III – a previsão de que as atividades ou os empreendimentos a serem instalados nas áreas de preservação permanente urbanas devem observar os casos de utilidade pública, de interesse social ou de baixo impacto ambiental fixados nesta Lei."

A Lei 14.285/21 incluiu o § 5º no art. 22 da Lei 11.952/09, para estabelecer que os planos diretores e leis municipais de uso e parcelamento do solo deverão determinar os limites das APPs ciliares de cursos d’água naturais localizados em áreas urbanas, com a condição de serem ouvidos os conselhos estaduais e municipais de meio ambiente.

Foi alterado também o art. 4º da Lei 6.766/79. Com a nova redação, a extensão de áreas não edificáveis decorrentes de corpos d'água naturais em áreas urbanas consolidadas (seguindo-se, aqui, a nova definição fixada no inciso XXVI do art. 3º do Código Florestal, destacada anteriormente) será estabelecida a partir de estudos diagnósticos ambientais próprios, elaborados pelo município, devendo, ainda, guardar consonância com as leis municipais ou distritais responsáveis pelo planejamento territorial da municipalidade.

Antes da Lei 14.285/21, houve uma controvérsia envolvendo o tratamento dispensado às APPs urbanas. A questão é se caberia aplicar a esses casos o Código Florestal, com fixação de distanciamento mínimo que variava de 30 a 500 metros desde a borda da calha do leito regular dos corpos d'água – conforme a largura do corpo d’água – ou a Lei de Parcelamento do Solo, que veda edificações em distâncias inferiores a 15 metros de cada uma das margens do curso d'água. A polêmica foi pacificada pela tese firmada pelo Superior Tribunal de Justiça (STJ) no Tema Repetitivo 1.010, na qual se fixou o entendimento da prevalência do Código Florestal para estabelecer a extensão não edificável nas APPs de qualquer curso d'água, perene ou intermitente, em trechos caracterizados como área urbana consolidada.

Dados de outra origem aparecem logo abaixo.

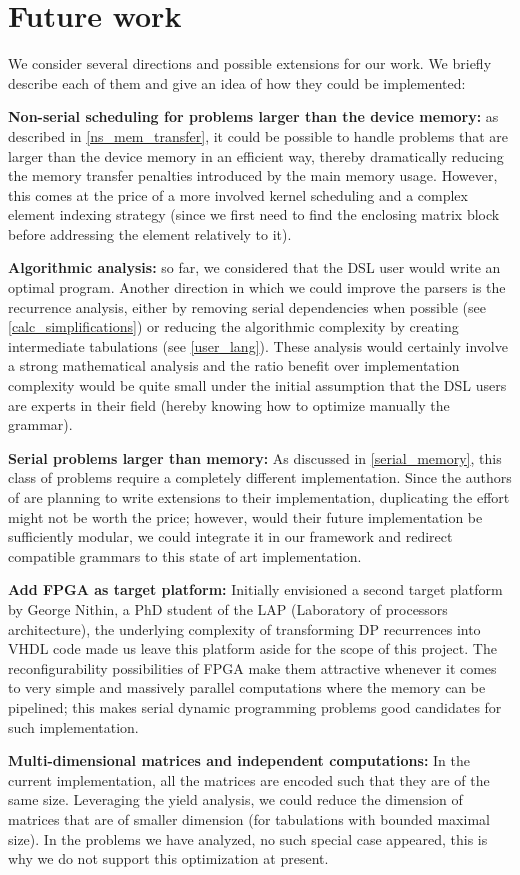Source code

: \section{Future work}
We consider several directions and possible extensions for our work. We briefly describe each of them and give an idea of how they could be implemented:\ol
\item \textbf{Non-serial scheduling for problems larger than the device memory:} as described in \ref{ns_mem_transfer}, it could be possible to handle problems that are larger than the device memory in an efficient way, thereby dramatically reducing the memory transfer penalties introduced by the main memory usage. However, this comes at the price of a more involved kernel scheduling and a complex element indexing strategy (since we first need to find the enclosing matrix block before addressing the element relatively to it).
\item \textbf{Algorithmic analysis:} so far, we considered that the DSL user would write an optimal program. Another direction in which we could improve the parsers is the recurrence analysis, either by removing serial dependencies when possible (see \ref{calc_simplifications}) or reducing the algorithmic complexity by creating intermediate tabulations (see \ref{user_lang}). These analysis would certainly involve a strong mathematical analysis and the ratio benefit over implementation complexity would be quite small under the initial assumption that the DSL users are experts in their field (hereby knowing how to optimize manually the grammar). 
\item \textbf{Serial problems larger than memory:} As discussed in \ref{serial_memory}, this class of problems require a completely different implementation. Since the authors of \cite{swat_mega} are planning to write extensions to their implementation, duplicating the effort might not be worth the price; however, would their future implementation be sufficiently modular, we could integrate it in our framework and redirect compatible grammars to this state of art implementation.
\item \textbf{Add FPGA as target platform:} Initially envisioned a second target platform by George Nithin, a PhD student of the LAP (Laboratory of processors architecture), the underlying complexity of transforming DP recurrences into VHDL code made us leave this platform aside for the scope of this project. The reconfigurability possibilities of FPGA make them attractive whenever it comes to very simple and massively parallel computations where the memory can be pipelined; this makes serial dynamic programming problems good candidates for such implementation.
\item \textbf{Multi-dimensional matrices and independent computations:} In the current implementation, all the matrices are encoded such that they are of the same size. Leveraging the yield analysis, we could reduce the dimension of matrices that are of smaller dimension (for tabulations with bounded maximal size). In the problems we have analyzed, no such special case appeared, this is why we do not support this optimization at present.

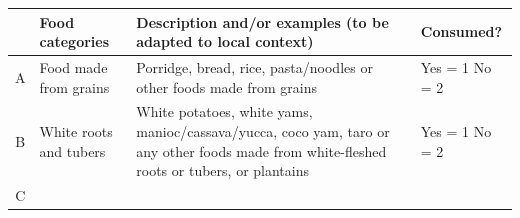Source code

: \documentclass[12pt,]{book}
\theoremstyle{definition}
\theoremstyle{definition}
\theoremstyle{definition}
\theoremstyle{remark}
\begin{document}
\begin{longtable}[]{@{}clll@{}}
\toprule
\begin{minipage}[b]{0.05\columnwidth}\centering
\strut
\end{minipage} & \begin{minipage}[b]{0.18\columnwidth}\raggedright
\textbf{Food categories}\strut
\end{minipage} & \begin{minipage}[b]{0.54\columnwidth}\raggedright
\textbf{Description and/or examples (to be adapted to local
context)}\strut
\end{minipage} & \begin{minipage}[b]{0.12\columnwidth}\raggedright
\textbf{Consumed?}\strut
\end{minipage}\tabularnewline
\midrule
\endhead
\begin{minipage}[t]{0.05\columnwidth}\centering
A\strut
\end{minipage} & \begin{minipage}[t]{0.18\columnwidth}\raggedright
Food made from grains\strut
\end{minipage} & \begin{minipage}[t]{0.54\columnwidth}\raggedright
Porridge, bread, rice, pasta/noodles or other foods made from
grains\strut
\end{minipage} & \begin{minipage}[t]{0.12\columnwidth}\raggedright
Yes = 1 No = 2\strut
\end{minipage}\tabularnewline
\begin{minipage}[t]{0.05\columnwidth}\centering
B\strut
\end{minipage} & \begin{minipage}[t]{0.18\columnwidth}\raggedright
White roots and tubers\strut
\end{minipage} & \begin{minipage}[t]{0.54\columnwidth}\raggedright
White potatoes, white yams, manioc/cassava/yucca, coco yam, taro or any
other foods made from white-fleshed roots or tubers, or plantains\strut
\end{minipage} & \begin{minipage}[t]{0.12\columnwidth}\raggedright
Yes = 1 No = 2\strut
\end{minipage}\tabularnewline
\begin{minipage}[t]{0.05\columnwidth}\centering
C\strut
\end{minipage} & \begin{minipage}[t]{0.18\columnwidth}\raggedright

\end{minipage}
\end{longtable}
\end{document}
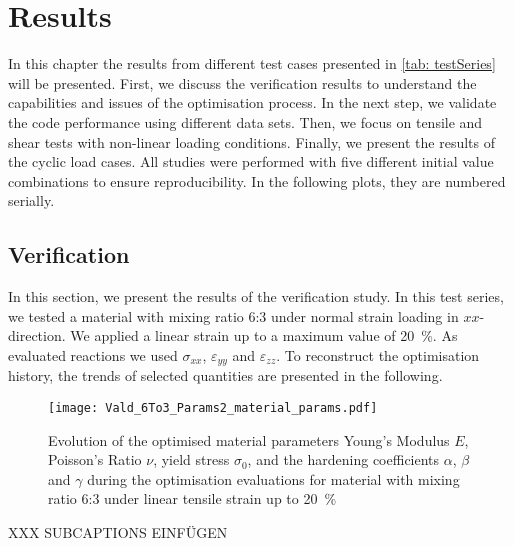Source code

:     \chapter{Results}\label{chap: results}

In this chapter the results from different test cases presented in \autoref{tab: testSeries} will be presented. First, we discuss the verification results to understand the capabilities and issues of the optimisation process. In the next step, we validate the code performance using different data sets. Then, we focus on tensile and shear tests with non-linear loading conditions. 
Finally, we present the results of the cyclic load cases. All studies were performed with five different initial value combinations to ensure reproducibility. In the following plots, they are numbered serially. 


\section{Verification}\label{sec: verification}

In this section, we present the results of the verification study. In this test series, we tested a material with mixing ratio 6:3 under normal strain loading in $xx$-direction.
We applied a linear strain up to a maximum value of 20 \%. As evaluated reactions we used $\sigma_{xx}$, $\varepsilon_{yy}$ and $\varepsilon_{zz}$. To reconstruct the optimisation history, the trends of selected quantities are presented in the following.

\begin{figure}[H]
    \centering
    \texttt{[image: Vald\_6To3\_Params2\_material\_params.pdf]}
    \caption{Evolution of the optimised material parameters Young's Modulus $E$, Poisson's Ratio $\nu$, yield stress $\sigma_0$, and the hardening coefficients $\alpha$, $\beta$ and $\gamma$ during the optimisation evaluations for material with mixing ratio 6:3 under linear tensile strain up to 20 \%}
    \label{fig:verifMaterialParams}
\end{figure}

XXX SUBCAPTIONS EINFÜGEN

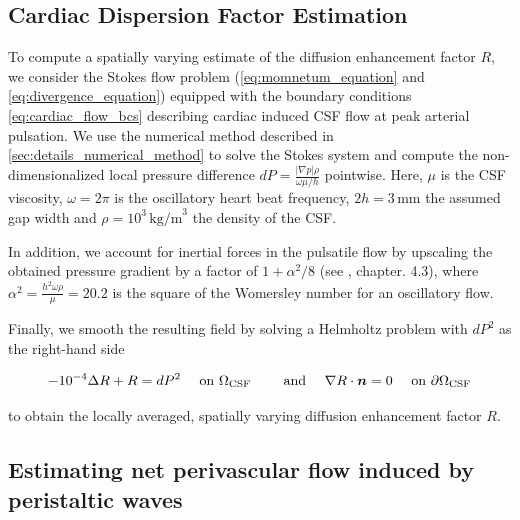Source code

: \subsection{Cardiac Dispersion Factor Estimation}\label{sec:dispersion_details}

To compute a spatially varying estimate of the diffusion enhancement factor $R$, we consider the Stokes flow problem (\cref{eq:momnetum_equation} and \cref{eq:divergence_equation}) equipped with the boundary conditions \cref{eq:cardiac_flow_bcs} describing cardiac induced CSF flow at peak arterial pulsation. We use the numerical method described in \cref{sec:details_numerical_method} to solve the Stokes system and compute the non-dimensionalized local pressure difference $dP=\frac{|\nabla p| \rho}{\omega \mu / h}$ pointwise. Here, $\mu$ is the CSF viscosity, $\omega = 2 \pi$ is the oscillatory heart beat frequency, $2h=3$\,mm the assumed gap width and $\rho=10^3\,\text{kg/m}^3$ the density of the CSF.

In addition, we account for inertial forces in the pulsatile flow by upscaling the obtained pressure gradient by a factor of $1 + \alpha^2 / 8$ (see \cite{van1998cardiovascular}, chapter. 4.3), where $\alpha^2 = \frac{h^2 \omega \rho}{\mu} = 20.2$ is the square of the Womersley number for an oscillatory flow.

Finally, we smooth the resulting field by solving a Helmholtz problem with $dP^2$ as the right-hand side

\begin{equation}
- 10^{-4} \Delta R + R = dP^2 \quad \text{ on } \Omega_{\rm CSF} \qquad \text{ and } \quad \nabla R \cdot \bm n = 0 \quad \text{ on } \partial \Omega_{\rm CSF}
\end{equation}

to obtain the locally averaged, spatially varying diffusion enhancement factor $R$.

\subsection{Estimating net perivascular flow induced by peristaltic waves}
\label{sec:sup:peristalsis}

A partir de agora, com a edição da Lei 14.285/21, cada município deve elaborar um diagnóstico socioambiental, com critérios técnicos definidos, para determinar qual extensão de terra a partir das margens dos cursos d'água inseridos no perímetro urbano é considerada faixa de APP.

Vale acompanhar as discussões e os desdobramentos do tema nos tribunais superiores, até mesmo para verificar se haverá questionamentos sobre a constitucionalidade da Lei 14.285/21.

 

[1] Antes da edição da Lei Federal 14.285/21, o Código Florestal se valia da definição de área urbana consolidada na Lei Federal 11.977/09, que versa sobre o Programa Minha Casa, Minha Vida (PMCMV) e sobre a regularização fundiária de assentamentos localizados em áreas urbanas, entre outras providências.